* _Exercise requirements_: Copy out each line of the data that holds the string "имени".

* _Entries provided_:
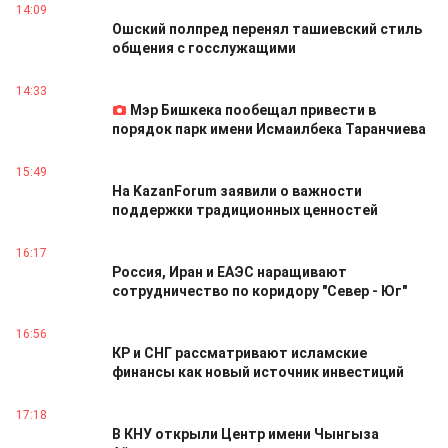
14:09
Ошский полпред перенял ташиевский стиль
общения с госслужащими
14:33
Мэр Бишкека пообещал привести в
порядок парк имени Исмаилбека Таранчиева
15:49
На KazanForum заявили о важности
поддержки традиционных ценностей
16:17
Россия, Иран и ЕАЭС наращивают
сотрудничество по коридору "Север - Юг"
16:56
КР и СНГ рассматривают исламские
финансы как новый источник инвестиций
17:18
В КНУ открыли Центр имени Чынгыза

* _Task answer_:
порядок парк имени Исмаилбека Таранчиева
В КНУ открыли Центр имени Чынгыза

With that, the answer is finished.